Kaynak belge:
——————
KOLEKSİYONER FAHİR GÖK: TESBİHLERİ KÜSTÜRMEMEK GEREK!

Değerli sanatseverler. Ocak ayının başında Özel Bankacılık Kültür Sanat Portalımızda “Koleksiyoner Fahir Gök’ün Baston Dünyasına Naif Bir Nazar” serlevhasıyla yayınladığımız mülakatta değerli iş adamı Fahir Gök’ün baston koleksiyonu üzerine hasbihal etmiş ve yakın zaman içerisinde muhatabımızla tesbih koleksiyonu üzerine de bir söyleşi yapacağımızı belirtmiştik. Vakt-i merhunu geldi. Hep birlikte ‘maşallah’ diyerek Fahir Gök’ün tesbihlerine müşfikâne nazar ediyoruz.

İbrahim Ethem Gören: Fahir Bey tesbih sevdası gönlünüze ne zaman düştü?

Fahir Gök: Aslında çok genç yaşta birkaç tane tesbihim vardı ama bunun bir tutku, bir sevda haline gelmesi sanırım 30 seneden fazla oldu. O tarihlerde hayatta olan ve Sivas’ta yaşayan dayım ve İstanbul’da yaşayan ağabeyim bana her ay birer adet tesbih hediye etmişti. Merhum dayımın tesbihe özel bir merakı vardı ve uzun yıllar eski tesbihleri toplayan birisiydi. İşte tesbih toplama tutkusu böylelikle hediye tesbihlerle başladı.
——————
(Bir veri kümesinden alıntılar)

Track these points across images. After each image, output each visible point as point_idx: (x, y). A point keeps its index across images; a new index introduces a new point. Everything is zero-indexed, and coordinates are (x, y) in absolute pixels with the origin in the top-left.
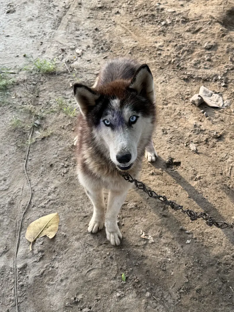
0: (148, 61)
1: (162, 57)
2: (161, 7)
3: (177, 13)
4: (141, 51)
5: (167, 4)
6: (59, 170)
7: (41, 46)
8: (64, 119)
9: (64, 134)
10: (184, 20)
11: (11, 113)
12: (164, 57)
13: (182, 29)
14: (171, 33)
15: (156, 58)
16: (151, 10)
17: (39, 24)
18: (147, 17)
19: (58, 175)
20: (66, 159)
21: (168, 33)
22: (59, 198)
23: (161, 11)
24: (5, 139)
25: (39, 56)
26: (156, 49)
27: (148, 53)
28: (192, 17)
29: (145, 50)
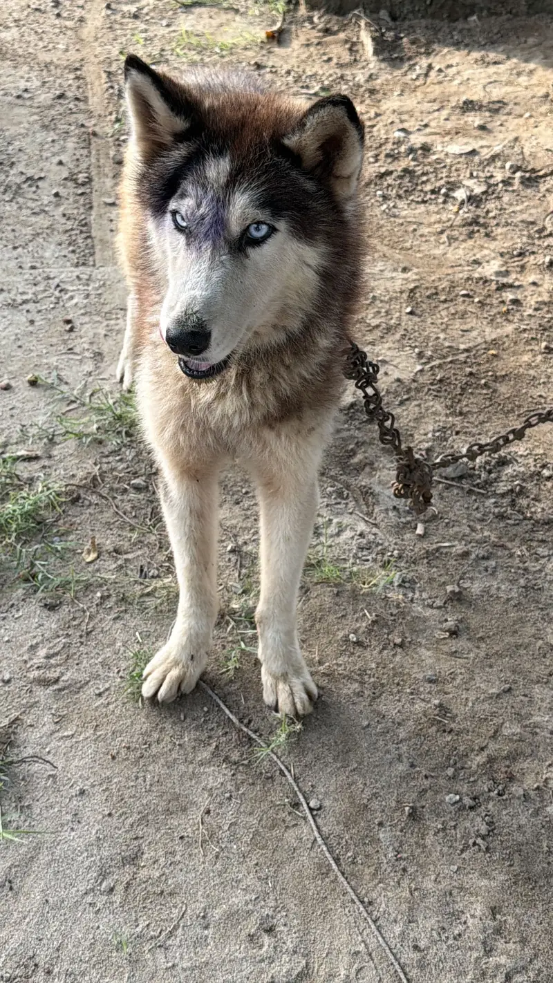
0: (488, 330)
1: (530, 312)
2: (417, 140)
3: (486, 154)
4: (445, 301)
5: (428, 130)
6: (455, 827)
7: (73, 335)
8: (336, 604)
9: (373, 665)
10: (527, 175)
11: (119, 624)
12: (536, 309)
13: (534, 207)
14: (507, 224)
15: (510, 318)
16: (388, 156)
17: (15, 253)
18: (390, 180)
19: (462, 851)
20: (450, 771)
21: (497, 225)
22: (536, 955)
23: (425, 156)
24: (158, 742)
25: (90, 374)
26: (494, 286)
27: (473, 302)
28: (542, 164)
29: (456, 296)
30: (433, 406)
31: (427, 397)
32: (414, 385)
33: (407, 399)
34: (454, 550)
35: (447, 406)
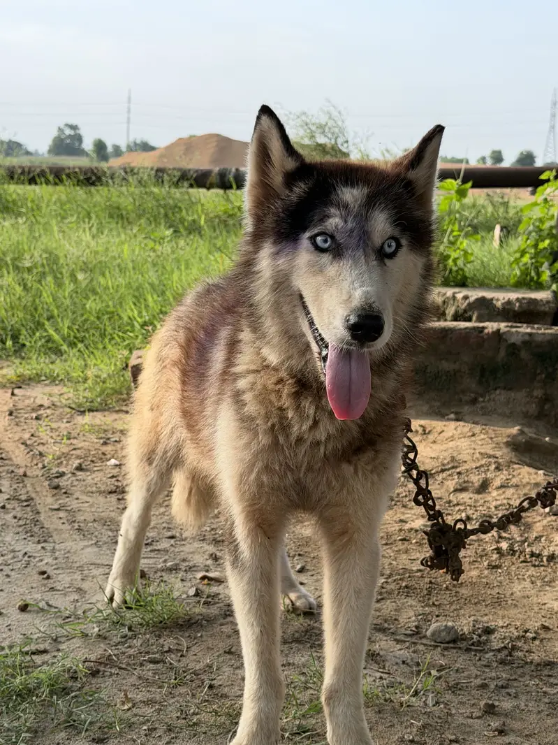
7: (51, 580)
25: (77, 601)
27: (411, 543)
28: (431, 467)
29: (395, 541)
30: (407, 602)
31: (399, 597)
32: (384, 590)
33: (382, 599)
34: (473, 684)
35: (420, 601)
——————
Görev tanımı:
Aşağıdaki üç ifadenin tesbih söyleşisiyle uyuşup uyuşmadığını belirtin. Her biri için evet ya da hayır deyin ve söyleşiden belirleyici sözleri aynen alıntılayın.
(a) Fahir Gök'ün dayısı Sivas'ta yaşıyordu.
(b) Baston koleksiyonuyla ilgili mülakat ocak ayının başında yayınlanmıştı.
(c) Dayısı ve ağabeyi Fahir Gök'e her yıl birer tesbih hediye etmişti.

Görevin cevabı:
(a) Evet: "O tarihlerde hayatta olan ve Sivas’ta yaşayan dayım"
(b) Evet: "Ocak ayının başında Özel Bankacılık Kültür Sanat Portalımızda"
(c) Hayır: "bana her ay birer adet tesbih hediye etmişti"